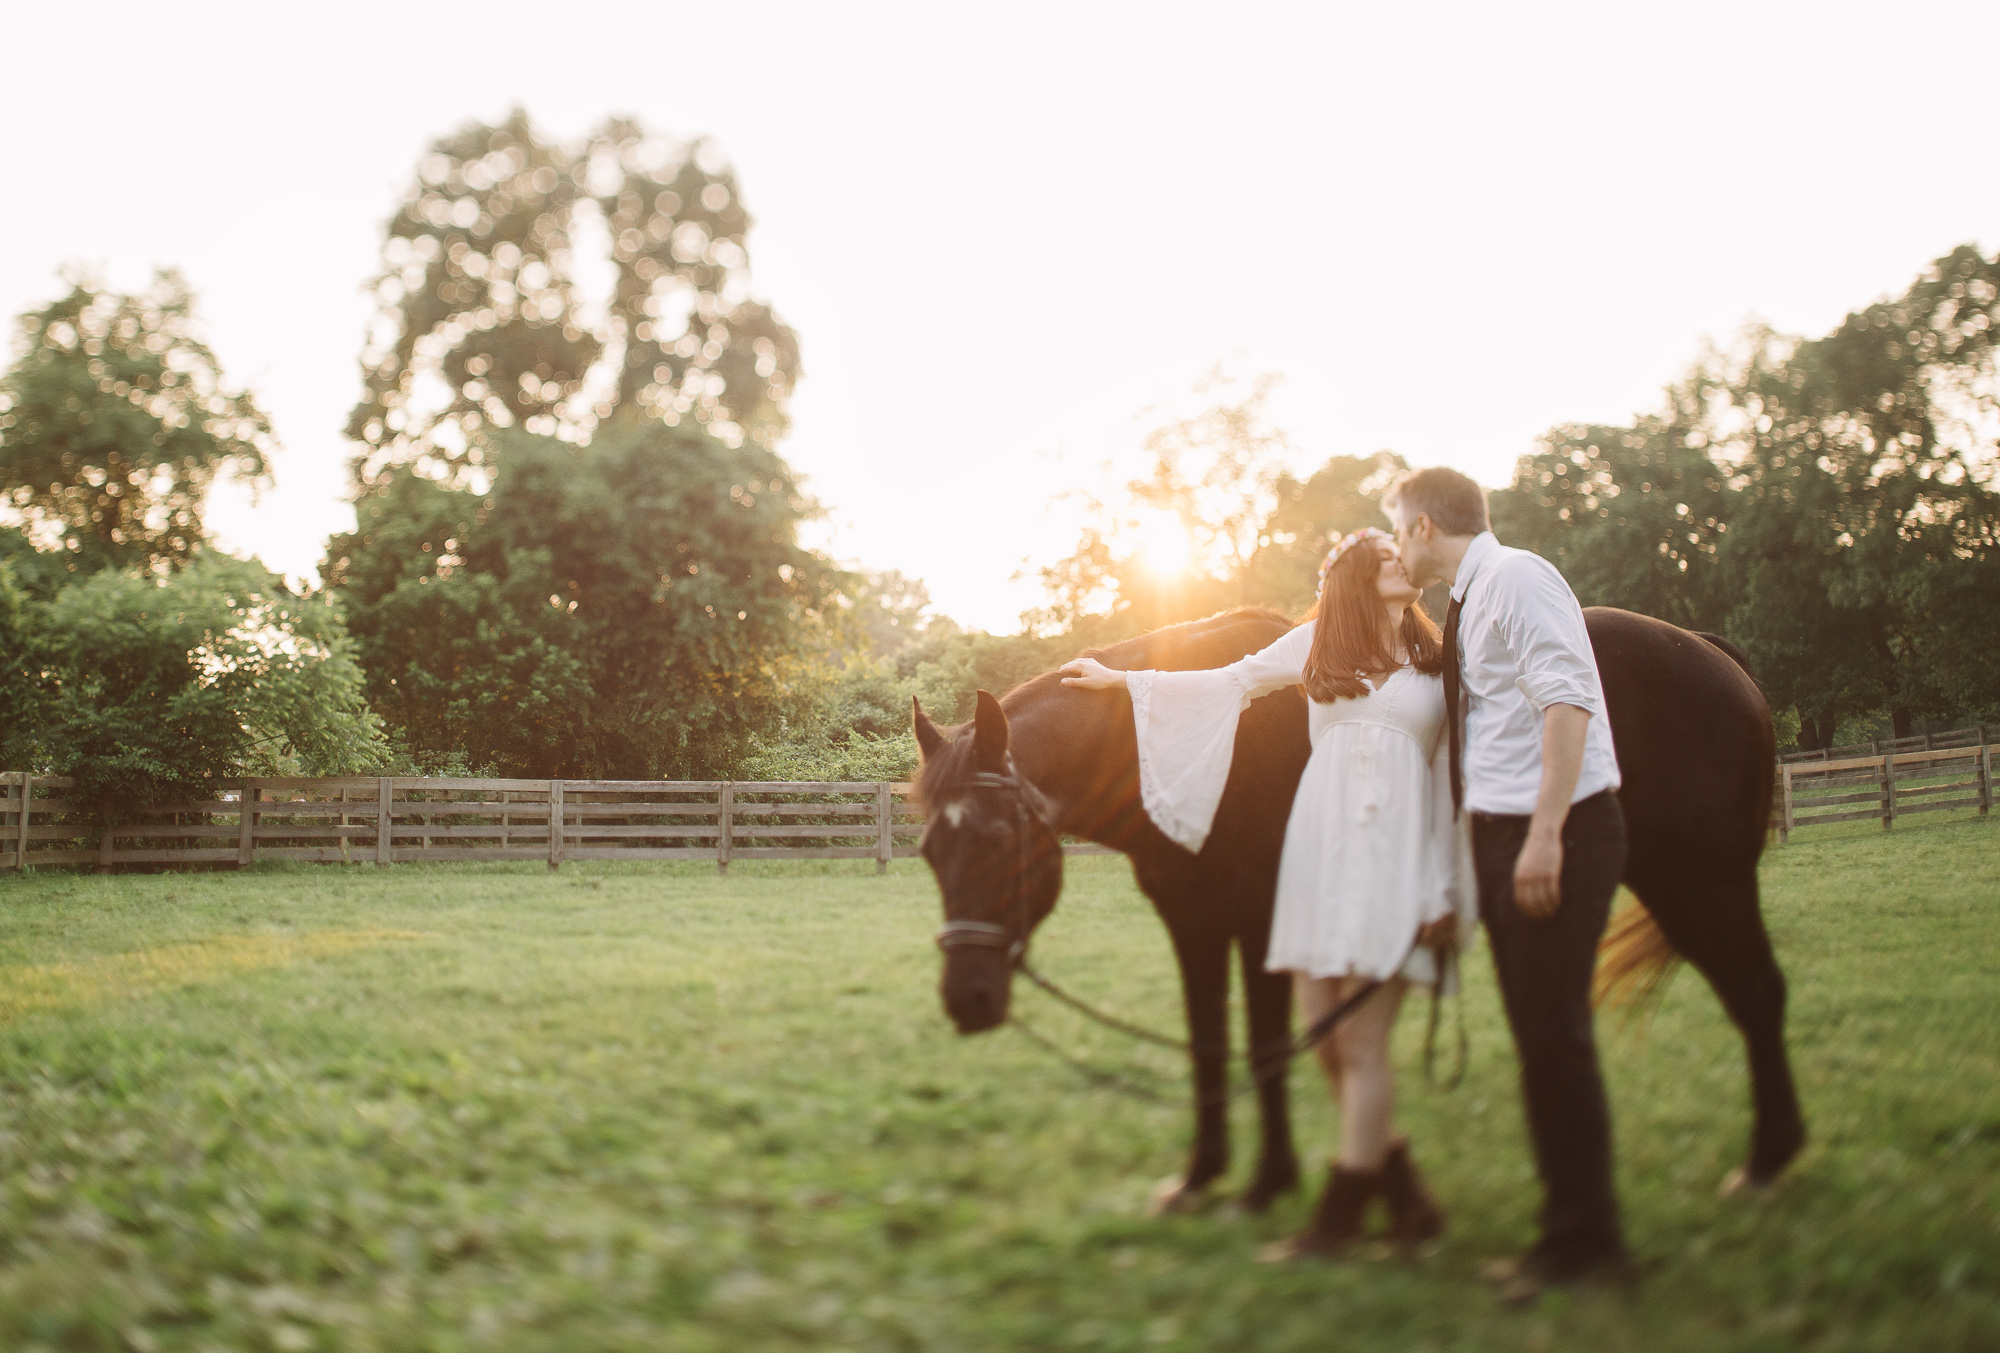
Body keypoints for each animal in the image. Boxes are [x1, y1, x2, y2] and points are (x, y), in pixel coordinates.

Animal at [911, 605, 1806, 1212]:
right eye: (928, 852)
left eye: (996, 837)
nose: (966, 1000)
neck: (1201, 747)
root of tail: (1710, 652)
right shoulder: (1194, 925)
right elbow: (1209, 1044)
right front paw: (1202, 1177)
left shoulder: (1261, 921)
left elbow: (1264, 1046)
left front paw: (1268, 1182)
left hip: (1704, 882)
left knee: (1758, 993)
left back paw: (1767, 1159)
★ ★ ★ ★ ★ ★ ★
Restate the line containing "left shoulder: (1261, 921)" and every remaining line of the records word for word. Add nothing.

left shoulder: (1261, 921)
left elbow: (1264, 1046)
left front paw: (1268, 1182)
left hip: (1704, 882)
left knee: (1758, 993)
left back paw: (1767, 1159)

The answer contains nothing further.